While the United States Patent & Trademark office is experiencing an inordinately long backlog, U.S. companies seeking to protect their marks internationally are feeling the impact of the extended wait time, and particularly when it comes to filing considerations for international applications.
While the Madrid Protocol gives U.S. companies the streamlined option to file a single international trademark application and pay one set of fees to apply for protection in up to 129 countries, it has some drawbacks. International applications under Madrid can be filed at any time, but if they are filed within six months of a U.S. trademark application filing date, they receive a “priority claim” to the earlier U.S. filing date. In other words, they can receive the benefit of the first-filed U.S. application.
But because of a recent rash of filings from foreign entities, along with the COVID-19 pandemic and other factors, the average time until the USPTO’s first office action issuance has nearly tripled over the last two years, reaching 8.3 months in the final quarter of 2022. And here lies the quandary for applicants basing their foreign applications off a U.S. application.
In the past, an applicant would have received an initial office action from the USPTO within three months of the initial application filing, in most cases. But now, most applications won’t even receive an initial office action, let alone allowance, before the six-month priority deadline. This means that, when that deadline comes up, an owner will be making a decision on Madrid or direct national filings without the benefit of feedback from the USPTO on the base application.
Why is this a risk?
Imagine this scenario: An applicant files a U.S. intent-to-use application on January 1 for their house mark covering a new mobile app that is being launched in two months. The six-month priority deadline comes up and the applicant files a Madrid Protocol application on May 30, designating the EU, UK, Mexico, and Brazil.
Because examination of the Madrid application may progress faster, the applicant believes things are going swimmingly as they receive notices of registration on its Madrid application. Then, nine months after filing and seven months after it launched its mobile app, the USPTO issues an initial office action, refusing registration and citing a registered mark that was not discovered prior to filing.
If the applicant is unable to overcome this refusal, it will lose the U.S. registration as well as the registrations and applications issued or pending under the Madrid Protocol application.
That’s a problem.
International applications under Madrid are tied to the base application, or, in this case, the initial U.S. application, meaning that if the home office refuses or cancels an application, it is also canceled in all the international entities.
If you have to wait for the USPTO to issue an initial office action on the base U.S. application, you will likely be outside the six-month priority window. You can still file your international application under Madrid after six months of your U.S. filing date, but you won’t receive the original U.S. priority date.
While the USPTO continues to try to clear its backlog, direct filings could be a safer option for international protection of your mark.
Advantages to direct filing
Each country’s IP office has unique rules regarding identifying goods and services. The primary advantage to the direct filing option is that if your U.S. application does not ultimately register, the foreign applications can still proceed.
This is particularly noteworthy where the U.S. applicant is facing a bit of risk with the U.S. application. For example, an applicant may have a somewhat descriptive mark that is refused registration in the U.S. but which registers elsewhere. Assuming there are not conflicting marks, the applicant can continue to use the descriptive mark in the U.S. and can try to refile for U.S. registration in the future once it has attained secondary meaning.

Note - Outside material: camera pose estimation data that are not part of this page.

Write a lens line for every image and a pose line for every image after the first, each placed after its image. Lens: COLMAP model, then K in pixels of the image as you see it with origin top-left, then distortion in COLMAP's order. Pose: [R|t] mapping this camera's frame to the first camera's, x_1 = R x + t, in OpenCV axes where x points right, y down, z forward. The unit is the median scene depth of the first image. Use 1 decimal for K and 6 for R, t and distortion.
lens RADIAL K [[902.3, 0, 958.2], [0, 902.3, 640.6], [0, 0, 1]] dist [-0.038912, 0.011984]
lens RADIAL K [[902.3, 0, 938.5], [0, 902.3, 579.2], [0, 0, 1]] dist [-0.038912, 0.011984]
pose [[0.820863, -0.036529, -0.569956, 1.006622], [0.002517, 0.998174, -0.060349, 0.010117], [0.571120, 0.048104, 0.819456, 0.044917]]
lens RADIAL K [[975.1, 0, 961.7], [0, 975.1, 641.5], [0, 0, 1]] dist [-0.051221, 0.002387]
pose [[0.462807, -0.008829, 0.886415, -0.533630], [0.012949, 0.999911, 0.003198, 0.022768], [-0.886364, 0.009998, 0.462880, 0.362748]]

One of the advantages often cited when considering direct filings versus a Madrid filing is reduced fees. But if you need to hire representatives in other countries to resolve a dispute with the local trademark office as a result of your Madrid application, those cost savings might not be realized.

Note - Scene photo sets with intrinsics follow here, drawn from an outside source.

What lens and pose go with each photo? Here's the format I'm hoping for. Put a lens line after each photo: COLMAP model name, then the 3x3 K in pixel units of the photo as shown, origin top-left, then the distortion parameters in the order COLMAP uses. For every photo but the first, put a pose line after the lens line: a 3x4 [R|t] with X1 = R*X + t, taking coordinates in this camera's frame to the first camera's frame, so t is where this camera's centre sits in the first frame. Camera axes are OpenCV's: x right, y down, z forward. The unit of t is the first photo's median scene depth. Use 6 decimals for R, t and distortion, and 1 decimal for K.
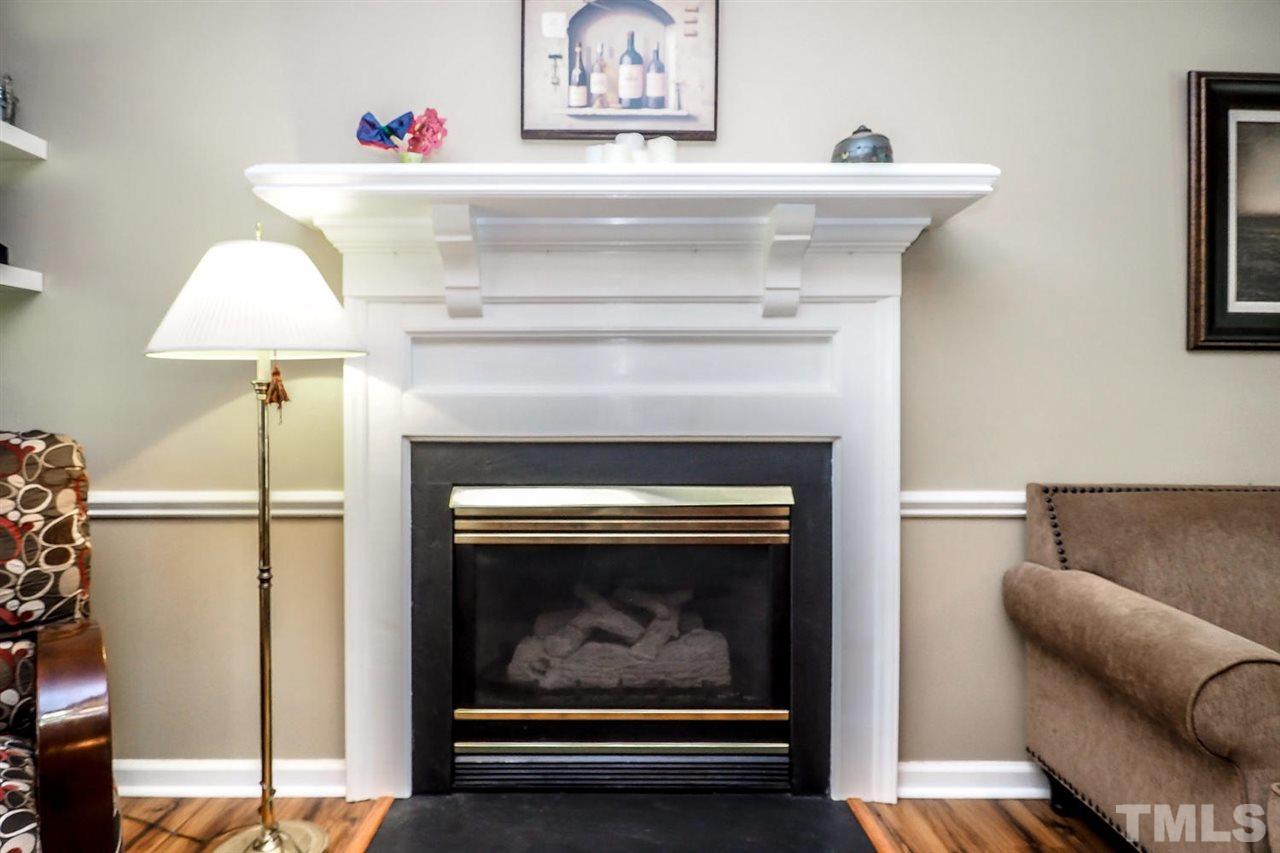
lens RADIAL K [[655.4, 0, 640.1], [0, 655.4, 416.6], [0, 0, 1]] dist [-0.016263, 0.000091]
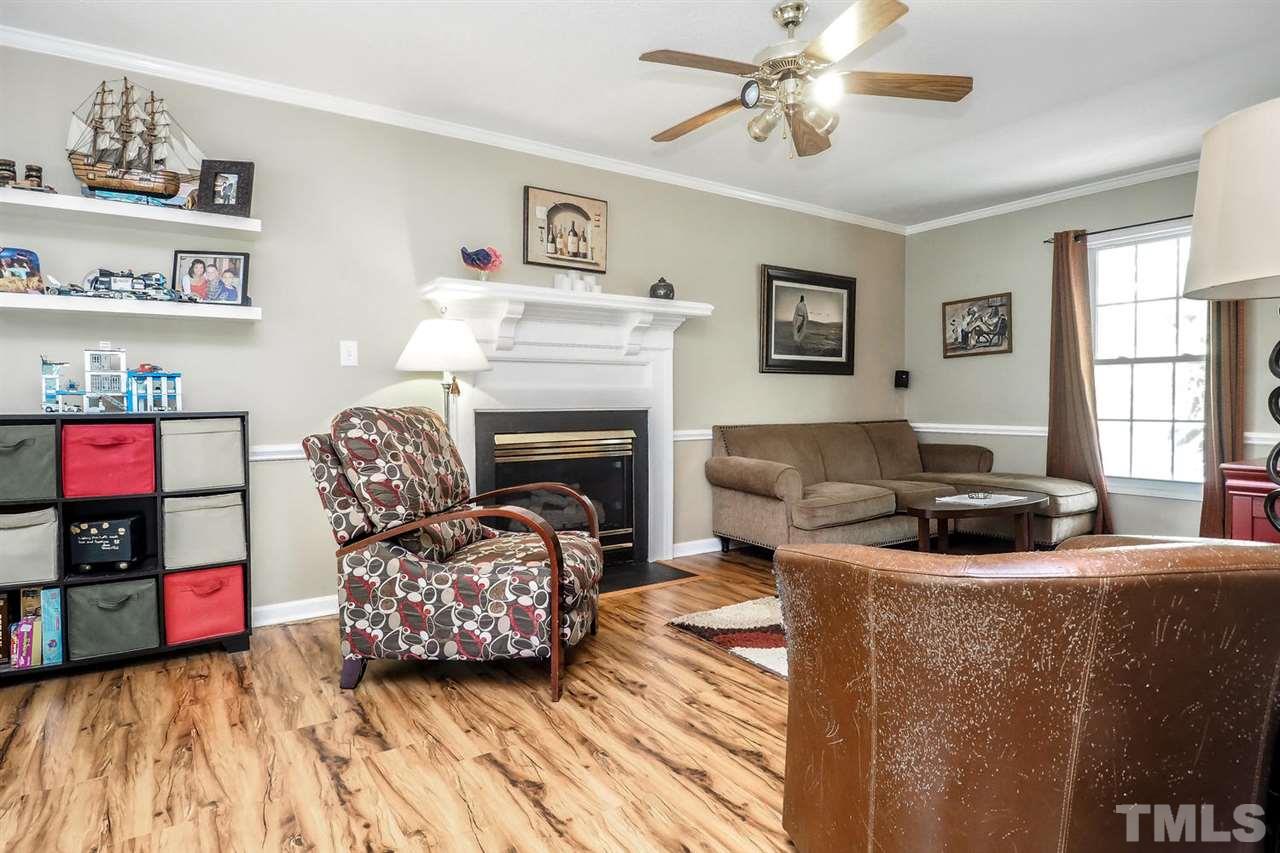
lens RADIAL K [[698.7, 0, 640.0], [0, 698.7, 426.5], [0, 0, 1]] dist [-0.015593, -0.000370]
pose [[0.821919, -0.025150, 0.569049, -1.163720], [0.005993, 0.999351, 0.035512, 0.009925], [-0.569573, -0.025777, 0.821536, -1.043726]]
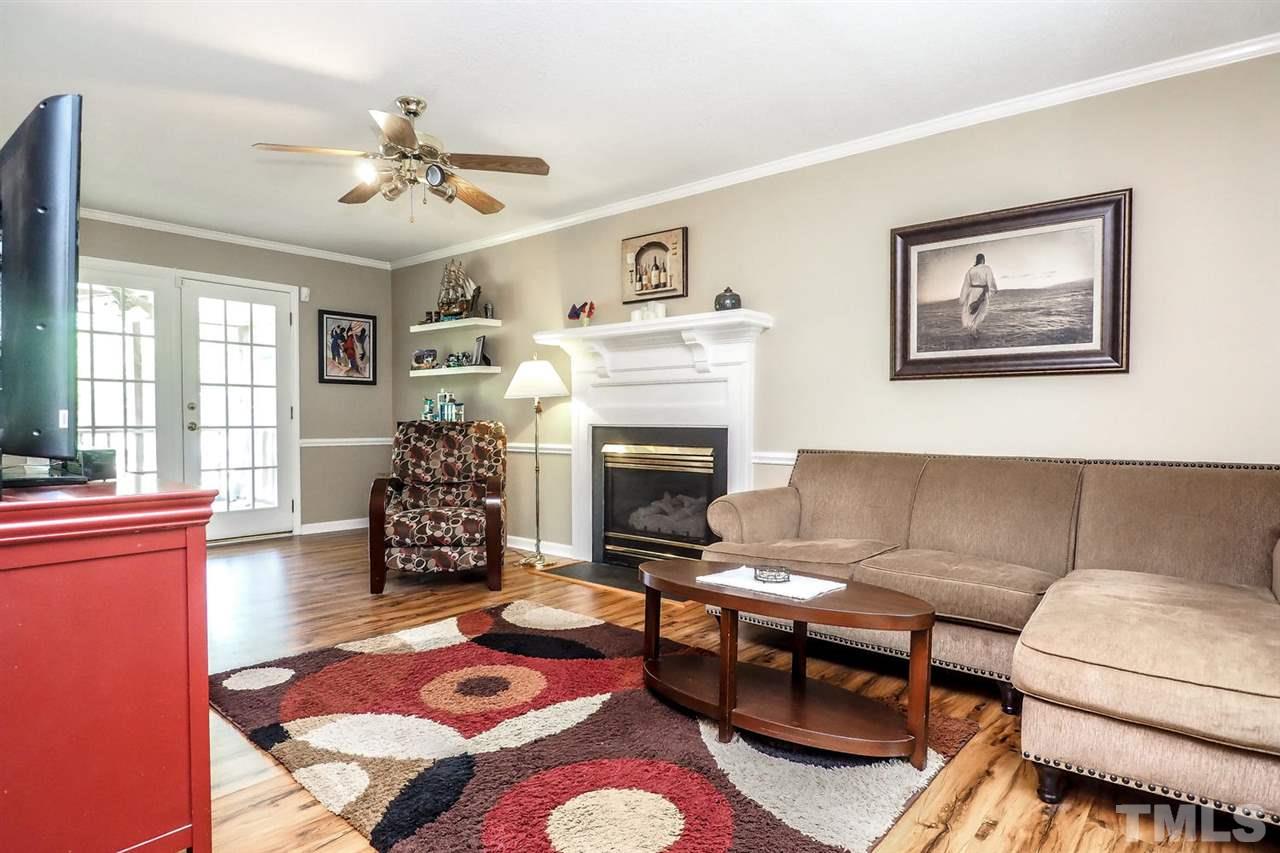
lens RADIAL K [[717.9, 0, 646.3], [0, 717.9, 439.5], [0, 0, 1]] dist [-0.004975, -0.000412]
pose [[0.763619, 0.019175, -0.645383, 1.684799], [-0.004432, 0.999691, 0.024457, 0.021014], [0.645652, -0.015816, 0.763468, -1.057149]]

Also keep in mind that there are other efficiencies out there for direct filing. For example, you can file a direct application for trademark protection in all member states of the European Union through a single EU application. An online application with the EUIPO is 850 Euros and is filed in just one language. And that application can also be used as the base for a Madrid filing to register your marks in other countries, if this option is applicable to the owner.